## 本文抜粋
被災3県・津波浸水域住民調査 避難開始30分内6割

 東日本大震災の津波で被災した岩手、宮城、福島3県の住民を対象とする内閣府の聞き取り調査で、高台などに避難した人のうち、揺れが収まって30分以内に避難を始めたのは62.4%にとどまることが21日、分かった。内閣府は「震災より短時間で津波が到達すると想定される南海トラフ巨大地震などの対策に生かしたい」としている。
 調査は、3県の沿岸部で津波により浸水した地域に住んでいた1万1400人の回答を分析。地震当日の夕方までに避難した人は79.4%で、「避難しなかった」が14.0%、「避難しようと思ったが、できなかった」が5.5%だった。
 避難した人への質問では、避難開始までにかかった時間は「10分以内」が32.5%、「10分超~30分以内」が29.9%、「30分超」が6.6%、「覚えていない・分からない」が31.0%だった。

## 課題
上の津波避難調査の記事のうち、「東日本大震災の津波で被災した」で始まり「らない」が31.0%だった。」で終わる部分を、一字一句変えずに書き出してください。

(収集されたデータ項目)
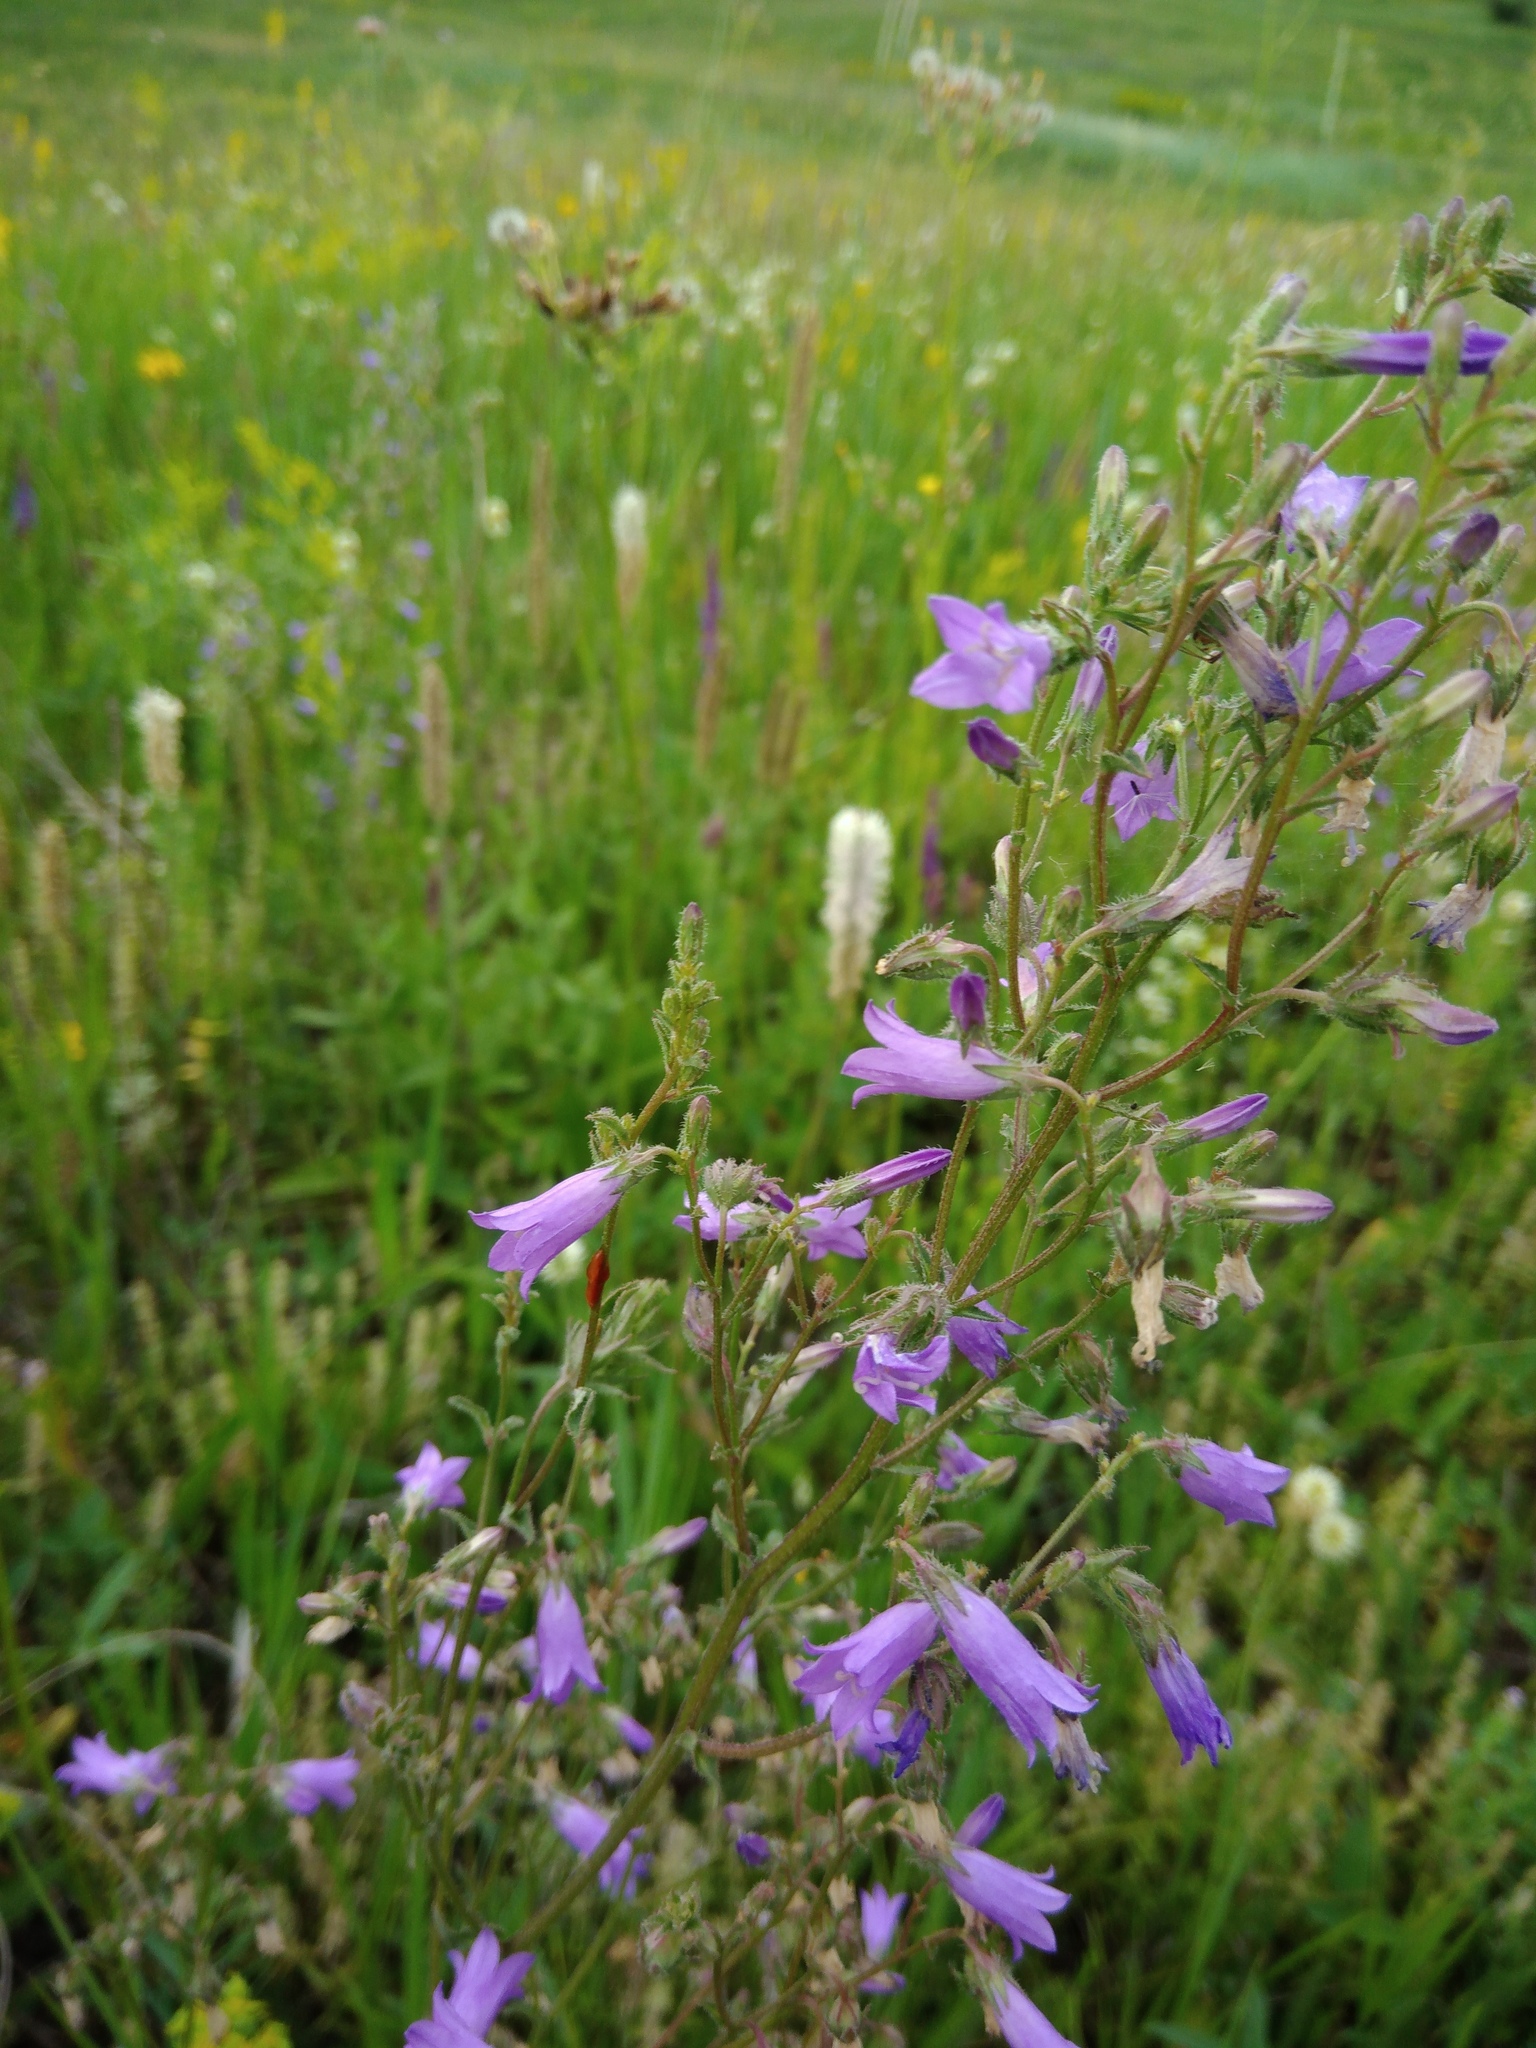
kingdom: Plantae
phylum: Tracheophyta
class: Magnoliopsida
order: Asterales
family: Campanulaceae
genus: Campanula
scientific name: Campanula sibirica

## 解答
東日本大震災の津波で被災した岩手、宮城、福島3県の住民を対象とする内閣府の聞き取り調査で、高台などに避難した人のうち、揺れが収まって30分以内に避難を始めたのは62.4%にとどまることが21日、分かった。内閣府は「震災より短時間で津波が到達すると想定される南海トラフ巨大地震などの対策に生かしたい」としている。
 調査は、3県の沿岸部で津波により浸水した地域に住んでいた1万1400人の回答を分析。地震当日の夕方までに避難した人は79.4%で、「避難しなかった」が14.0%、「避難しようと思ったが、できなかった」が5.5%だった。
 避難した人への質問では、避難開始までにかかった時間は「10分以内」が32.5%、「10分超~30分以内」が29.9%、「30分超」が6.6%、「覚えていない・分からない」が31.0%だった。